The entries that follow should be written out exactly.
■ ■ ■ ■ ■
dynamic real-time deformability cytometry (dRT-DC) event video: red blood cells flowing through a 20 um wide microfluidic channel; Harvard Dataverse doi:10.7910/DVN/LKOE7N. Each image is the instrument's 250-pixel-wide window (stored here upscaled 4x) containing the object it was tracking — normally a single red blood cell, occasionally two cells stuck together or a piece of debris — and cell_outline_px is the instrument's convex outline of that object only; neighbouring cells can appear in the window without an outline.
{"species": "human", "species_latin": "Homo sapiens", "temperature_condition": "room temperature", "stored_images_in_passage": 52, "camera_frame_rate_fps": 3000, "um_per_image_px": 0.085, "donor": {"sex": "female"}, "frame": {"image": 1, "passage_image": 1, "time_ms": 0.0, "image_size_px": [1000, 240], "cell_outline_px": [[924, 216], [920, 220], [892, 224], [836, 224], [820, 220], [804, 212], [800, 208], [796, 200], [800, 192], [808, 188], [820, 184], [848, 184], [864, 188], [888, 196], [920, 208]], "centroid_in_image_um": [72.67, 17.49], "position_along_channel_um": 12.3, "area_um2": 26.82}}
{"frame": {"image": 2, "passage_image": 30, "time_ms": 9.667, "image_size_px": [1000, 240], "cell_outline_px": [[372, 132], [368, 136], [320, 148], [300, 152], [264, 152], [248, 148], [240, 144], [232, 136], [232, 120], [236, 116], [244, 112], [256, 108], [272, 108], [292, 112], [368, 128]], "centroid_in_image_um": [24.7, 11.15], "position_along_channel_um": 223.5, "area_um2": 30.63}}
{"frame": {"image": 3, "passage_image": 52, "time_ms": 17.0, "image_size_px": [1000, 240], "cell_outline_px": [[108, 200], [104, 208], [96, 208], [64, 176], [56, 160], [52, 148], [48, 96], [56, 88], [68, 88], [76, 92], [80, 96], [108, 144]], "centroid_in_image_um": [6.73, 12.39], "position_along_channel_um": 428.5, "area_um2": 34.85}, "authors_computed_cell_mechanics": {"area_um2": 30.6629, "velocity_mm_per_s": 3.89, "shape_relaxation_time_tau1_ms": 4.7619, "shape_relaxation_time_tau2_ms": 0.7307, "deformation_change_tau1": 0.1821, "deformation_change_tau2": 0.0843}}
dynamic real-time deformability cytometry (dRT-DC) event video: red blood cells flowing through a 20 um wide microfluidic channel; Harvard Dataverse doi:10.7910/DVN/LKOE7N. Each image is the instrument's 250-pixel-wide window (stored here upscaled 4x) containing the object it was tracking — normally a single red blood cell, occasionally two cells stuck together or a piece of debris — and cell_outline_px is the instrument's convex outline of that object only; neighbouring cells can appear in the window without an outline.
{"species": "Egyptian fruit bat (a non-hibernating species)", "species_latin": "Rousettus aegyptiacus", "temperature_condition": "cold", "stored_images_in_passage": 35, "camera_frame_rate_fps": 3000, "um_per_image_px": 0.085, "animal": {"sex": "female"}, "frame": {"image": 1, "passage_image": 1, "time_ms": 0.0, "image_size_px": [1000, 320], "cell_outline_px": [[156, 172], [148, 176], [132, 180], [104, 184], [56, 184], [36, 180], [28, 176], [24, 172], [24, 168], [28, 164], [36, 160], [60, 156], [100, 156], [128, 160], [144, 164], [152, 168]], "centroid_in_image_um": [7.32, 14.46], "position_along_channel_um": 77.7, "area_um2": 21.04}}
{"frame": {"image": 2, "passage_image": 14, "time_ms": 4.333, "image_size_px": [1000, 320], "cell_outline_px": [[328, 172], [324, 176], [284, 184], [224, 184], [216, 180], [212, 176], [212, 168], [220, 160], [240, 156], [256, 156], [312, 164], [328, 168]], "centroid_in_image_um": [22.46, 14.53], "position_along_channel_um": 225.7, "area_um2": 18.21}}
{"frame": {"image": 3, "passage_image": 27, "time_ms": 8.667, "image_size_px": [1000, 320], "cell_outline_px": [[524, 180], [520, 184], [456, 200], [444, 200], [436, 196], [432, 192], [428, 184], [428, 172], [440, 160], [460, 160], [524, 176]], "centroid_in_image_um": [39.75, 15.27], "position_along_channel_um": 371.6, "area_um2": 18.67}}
■ ■ ■ ■ ■
* [Solution to the exercise]
dynamic real-time deformability cytometry (dRT-DC) event video: red blood cells flowing through a 20 um wide microfluidic channel; Harvard Dataverse doi:10.7910/DVN/LKOE7N. Each image is the instrument's 250-pixel-wide window (stored here upscaled 4x) containing the object it was tracking — normally a single red blood cell, occasionally two cells stuck together or a piece of debris — and cell_outline_px is the instrument's convex outline of that object only; neighbouring cells can appear in the window without an outline.
{"species": "human", "species_latin": "Homo sapiens", "temperature_condition": "room temperature", "stored_images_in_passage": 52, "camera_frame_rate_fps": 3000, "um_per_image_px": 0.085, "donor": {"sex": "female"}, "frame": {"image": 1, "passage_image": 1, "time_ms": 0.0, "image_size_px": [1000, 240], "cell_outline_px": [[924, 216], [920, 220], [892, 224], [836, 224], [820, 220], [804, 212], [800, 208], [796, 200], [800, 192], [808, 188], [820, 184], [848, 184], [864, 188], [888, 196], [920, 208]], "centroid_in_image_um": [72.67, 17.49], "position_along_channel_um": 12.3, "area_um2": 26.82}}
{"frame": {"image": 2, "passage_image": 30, "time_ms": 9.667, "image_size_px": [1000, 240], "cell_outline_px": [[372, 132], [368, 136], [320, 148], [300, 152], [264, 152], [248, 148], [240, 144], [232, 136], [232, 120], [236, 116], [244, 112], [256, 108], [272, 108], [292, 112], [368, 128]], "centroid_in_image_um": [24.7, 11.15], "position_along_channel_um": 223.5, "area_um2": 30.63}}
{"frame": {"image": 3, "passage_image": 52, "time_ms": 17.0, "image_size_px": [1000, 240], "cell_outline_px": [[108, 200], [104, 208], [96, 208], [64, 176], [56, 160], [52, 148], [48, 96], [56, 88], [68, 88], [76, 92], [80, 96], [108, 144]], "centroid_in_image_um": [6.73, 12.39], "position_along_channel_um": 428.5, "area_um2": 34.85}, "authors_computed_cell_mechanics": {"area_um2": 30.6629, "velocity_mm_per_s": 3.89, "shape_relaxation_time_tau1_ms": 4.7619, "shape_relaxation_time_tau2_ms": 0.7307, "deformation_change_tau1": 0.1821, "deformation_change_tau2": 0.0843}}
dynamic real-time deformability cytometry (dRT-DC) event video: red blood cells flowing through a 20 um wide microfluidic channel; Harvard Dataverse doi:10.7910/DVN/LKOE7N. Each image is the instrument's 250-pixel-wide window (stored here upscaled 4x) containing the object it was tracking — normally a single red blood cell, occasionally two cells stuck together or a piece of debris — and cell_outline_px is the instrument's convex outline of that object only; neighbouring cells can appear in the window without an outline.
{"species": "Egyptian fruit bat (a non-hibernating species)", "species_latin": "Rousettus aegyptiacus", "temperature_condition": "cold", "stored_images_in_passage": 35, "camera_frame_rate_fps": 3000, "um_per_image_px": 0.085, "animal": {"sex": "female"}, "frame": {"image": 1, "passage_image": 1, "time_ms": 0.0, "image_size_px": [1000, 320], "cell_outline_px": [[156, 172], [148, 176], [132, 180], [104, 184], [56, 184], [36, 180], [28, 176], [24, 172], [24, 168], [28, 164], [36, 160], [60, 156], [100, 156], [128, 160], [144, 164], [152, 168]], "centroid_in_image_um": [7.32, 14.46], "position_along_channel_um": 77.7, "area_um2": 21.04}}
{"frame": {"image": 2, "passage_image": 14, "time_ms": 4.333, "image_size_px": [1000, 320], "cell_outline_px": [[328, 172], [324, 176], [284, 184], [224, 184], [216, 180], [212, 176], [212, 168], [220, 160], [240, 156], [256, 156], [312, 164], [328, 168]], "centroid_in_image_um": [22.46, 14.53], "position_along_channel_um": 225.7, "area_um2": 18.21}}
{"frame": {"image": 3, "passage_image": 27, "time_ms": 8.667, "image_size_px": [1000, 320], "cell_outline_px": [[524, 180], [520, 184], [456, 200], [444, 200], [436, 196], [432, 192], [428, 184], [428, 172], [440, 160], [460, 160], [524, 176]], "centroid_in_image_um": [39.75, 15.27], "position_along_channel_um": 371.6, "area_um2": 18.67}}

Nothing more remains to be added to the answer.